The first Babito kings made sure that succession to the throne was restricted to sons born to them by their Luo wives. This gave the Paluo (Luo speakers in northern Bunyoro) major political influence in Bunyoro-Kitara. It was Oyo Nyimba, Rukidi's son born by Nyatworo of the Luo clan of Kwonga, who succeeded him. Nyimba, in turn, made sure that it was Waswinyi, born by a Luo woman, who became king after him. The practice of restricting succession to children born by Luo women went uninterrupted, and thus, all the kings of Bunyoro-Kitara were born by Luo women until 1733.

In the Acholi language, the term "Bito" is used "generally of the sons of an aristocratic lineage". The Empaako praise names that every Munyoro is given after birth are still found in Acholi, where they are called "Pak," meaning 'praise.' Many of the mpako names are also of Luo origin. Although many Bito personal names are Luo, Bunyoro's political terminology features only two words of Luo origin, "ekikali" ("royal courtyard" found also in the kingdom of Ankole and Rwanda) and "dyangi". Some of the objects which make up the regalia of the Nyoro kings can be identified with artifacts of Nilotic origin. The Nyoro word "Mugole" (wife) is a Nilotic loanword that can be found in the Acholi "Nya gol" (wife) and beyond that to the Dinka-Nuer word "Gol" (clan, family). It can be found as far south as Rwanda, where Mugole/Mugore simply means "woman" in Kinyarwanda. The Nyoro word, "wakonga" (pangolin) is related to the Acholi "Okong" and Dinka "Akuong". the Nyoro "Mukago" ("blood-brotherhood" - which is initiated by cutting the hands) is related to Shilluk "Kago" and Dinka "Kak" (cut open).

* **STATED GOAL A**:
Translate this sentence from the passage on Bunyoro-Kitara into Spanish: "Many of the mpako names are also of Luo origin."
The passage on Bunyoro-Kitara and the entries are unrelated to each other.

* **RECORD LIST**:
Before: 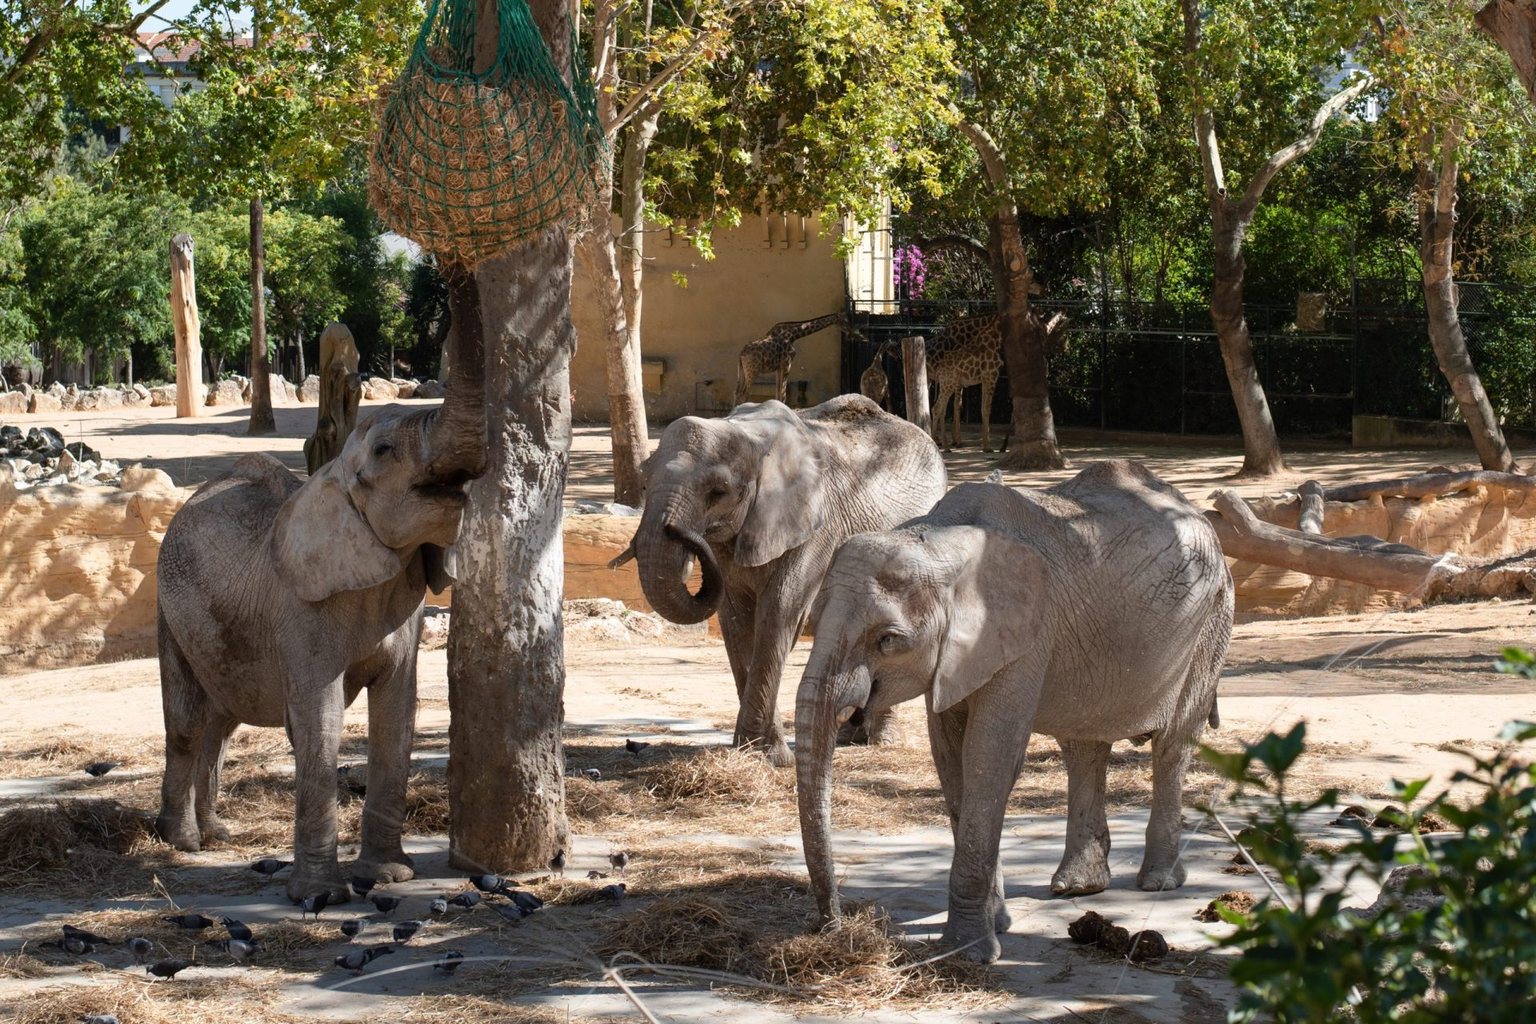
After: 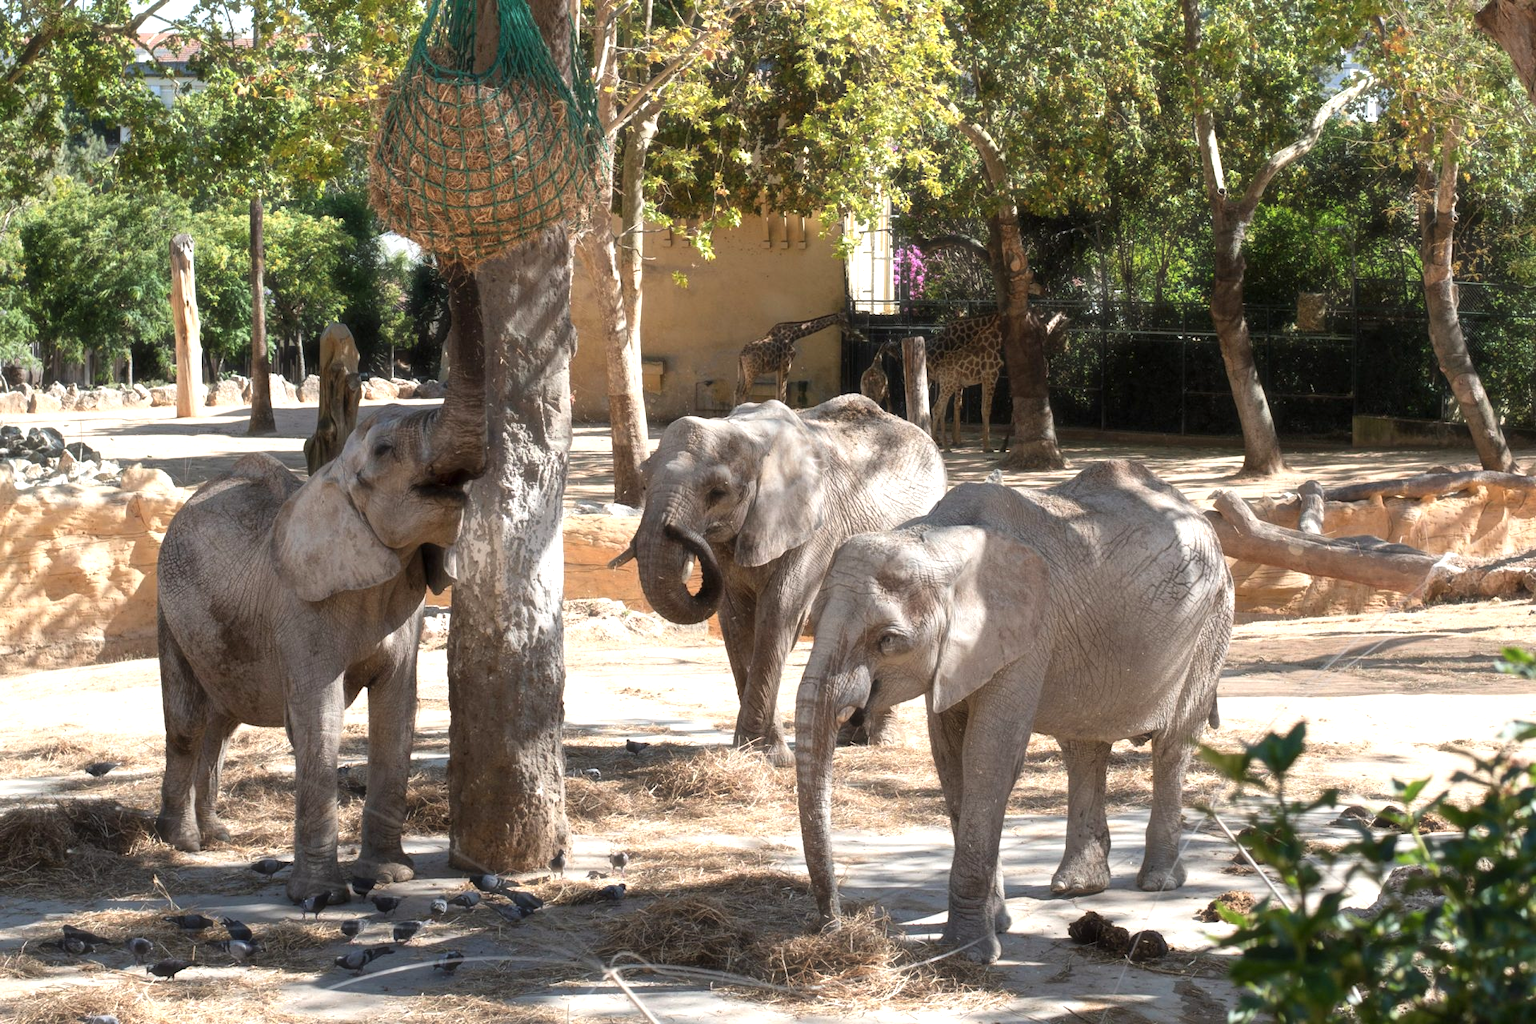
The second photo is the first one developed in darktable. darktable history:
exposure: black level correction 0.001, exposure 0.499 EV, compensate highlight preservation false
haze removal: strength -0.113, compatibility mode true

* **STATED GOAL B**:
In the entries, substitute "edited" for "developed" and write them out again with everything else unchanged. Omit the pictures.

* **EXERCISE SOLUTION A**:
Muchos de los nombres mpako también son de origen luo.

* **EXERCISE SOLUTION B**:
Before: 
After: 
The second photo is the first one edited in darktable. darktable history:
exposure: black level correction 0.001, exposure 0.499 EV, compensate highlight preservation false
haze removal: strength -0.113, compatibility mode true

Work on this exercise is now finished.